> **To do**
Reproduce the items unchanged, from their first line down to and including the line containing "Stoly a židle Liberec".

> **Records for the task**

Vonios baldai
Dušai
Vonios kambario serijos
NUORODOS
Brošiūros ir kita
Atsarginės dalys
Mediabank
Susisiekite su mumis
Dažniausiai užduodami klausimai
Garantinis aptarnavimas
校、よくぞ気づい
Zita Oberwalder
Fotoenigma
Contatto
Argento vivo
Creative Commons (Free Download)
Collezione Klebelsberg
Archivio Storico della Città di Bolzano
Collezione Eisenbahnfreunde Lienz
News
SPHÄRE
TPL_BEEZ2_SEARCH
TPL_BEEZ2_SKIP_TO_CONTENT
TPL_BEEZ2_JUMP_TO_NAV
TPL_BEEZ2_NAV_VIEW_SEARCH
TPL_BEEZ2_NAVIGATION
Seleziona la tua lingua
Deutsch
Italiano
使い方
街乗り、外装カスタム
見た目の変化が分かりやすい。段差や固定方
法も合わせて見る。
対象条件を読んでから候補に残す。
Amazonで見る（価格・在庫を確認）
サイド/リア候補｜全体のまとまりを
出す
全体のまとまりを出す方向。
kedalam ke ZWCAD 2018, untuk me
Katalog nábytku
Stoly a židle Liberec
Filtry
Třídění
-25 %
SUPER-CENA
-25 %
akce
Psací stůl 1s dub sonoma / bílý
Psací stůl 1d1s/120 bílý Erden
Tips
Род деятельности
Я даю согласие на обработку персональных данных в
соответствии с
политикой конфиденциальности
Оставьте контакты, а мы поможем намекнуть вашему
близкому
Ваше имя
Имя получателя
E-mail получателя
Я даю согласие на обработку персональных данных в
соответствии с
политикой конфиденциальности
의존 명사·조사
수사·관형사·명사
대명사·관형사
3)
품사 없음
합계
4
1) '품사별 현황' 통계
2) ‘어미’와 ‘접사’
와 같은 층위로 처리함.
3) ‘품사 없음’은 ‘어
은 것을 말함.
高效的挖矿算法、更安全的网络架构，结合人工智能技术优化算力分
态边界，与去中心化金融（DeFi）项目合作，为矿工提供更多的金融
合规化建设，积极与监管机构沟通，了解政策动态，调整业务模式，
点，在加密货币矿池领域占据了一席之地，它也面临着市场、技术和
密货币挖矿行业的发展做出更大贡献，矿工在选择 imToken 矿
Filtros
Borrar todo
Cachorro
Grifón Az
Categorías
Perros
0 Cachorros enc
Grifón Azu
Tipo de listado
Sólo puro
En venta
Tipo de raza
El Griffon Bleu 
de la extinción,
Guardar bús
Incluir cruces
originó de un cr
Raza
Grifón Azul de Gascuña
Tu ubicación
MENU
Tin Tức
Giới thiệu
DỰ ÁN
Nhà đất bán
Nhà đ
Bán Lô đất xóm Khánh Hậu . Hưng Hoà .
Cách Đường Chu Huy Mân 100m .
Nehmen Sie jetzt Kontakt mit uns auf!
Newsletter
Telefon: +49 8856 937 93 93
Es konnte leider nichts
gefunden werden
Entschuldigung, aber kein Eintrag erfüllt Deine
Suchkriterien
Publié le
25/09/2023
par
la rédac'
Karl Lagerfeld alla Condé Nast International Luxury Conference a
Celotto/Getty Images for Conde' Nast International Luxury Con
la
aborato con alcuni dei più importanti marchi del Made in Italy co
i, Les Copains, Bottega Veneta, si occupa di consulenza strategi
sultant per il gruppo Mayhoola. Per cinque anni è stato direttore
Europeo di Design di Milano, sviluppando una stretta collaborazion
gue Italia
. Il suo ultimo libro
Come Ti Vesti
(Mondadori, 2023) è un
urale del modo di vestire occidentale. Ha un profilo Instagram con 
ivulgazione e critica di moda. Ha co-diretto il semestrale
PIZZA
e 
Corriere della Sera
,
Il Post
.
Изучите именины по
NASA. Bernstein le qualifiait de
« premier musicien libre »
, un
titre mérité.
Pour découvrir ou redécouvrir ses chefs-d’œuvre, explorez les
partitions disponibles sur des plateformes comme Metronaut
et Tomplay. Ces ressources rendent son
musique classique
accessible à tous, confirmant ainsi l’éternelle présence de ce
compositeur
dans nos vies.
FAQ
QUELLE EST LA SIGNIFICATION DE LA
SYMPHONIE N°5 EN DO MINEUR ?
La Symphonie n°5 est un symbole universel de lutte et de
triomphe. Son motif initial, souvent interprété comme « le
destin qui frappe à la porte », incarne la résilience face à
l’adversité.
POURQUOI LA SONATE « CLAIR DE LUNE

> **Solution below**
Vonios baldai
Dušai
Vonios kambario serijos
NUORODOS
Brošiūros ir kita
Atsarginės dalys
Mediabank
Susisiekite su mumis
Dažniausiai užduodami klausimai
Garantinis aptarnavimas
校、よくぞ気づい
Zita Oberwalder
Fotoenigma
Contatto
Argento vivo
Creative Commons (Free Download)
Collezione Klebelsberg
Archivio Storico della Città di Bolzano
Collezione Eisenbahnfreunde Lienz
News
SPHÄRE
TPL_BEEZ2_SEARCH
TPL_BEEZ2_SKIP_TO_CONTENT
TPL_BEEZ2_JUMP_TO_NAV
TPL_BEEZ2_NAV_VIEW_SEARCH
TPL_BEEZ2_NAVIGATION
Seleziona la tua lingua
Deutsch
Italiano
使い方
街乗り、外装カスタム
見た目の変化が分かりやすい。段差や固定方
法も合わせて見る。
対象条件を読んでから候補に残す。
Amazonで見る（価格・在庫を確認）
サイド/リア候補｜全体のまとまりを
出す
全体のまとまりを出す方向。
kedalam ke ZWCAD 2018, untuk me
Katalog nábytku
Stoly a židle Liberec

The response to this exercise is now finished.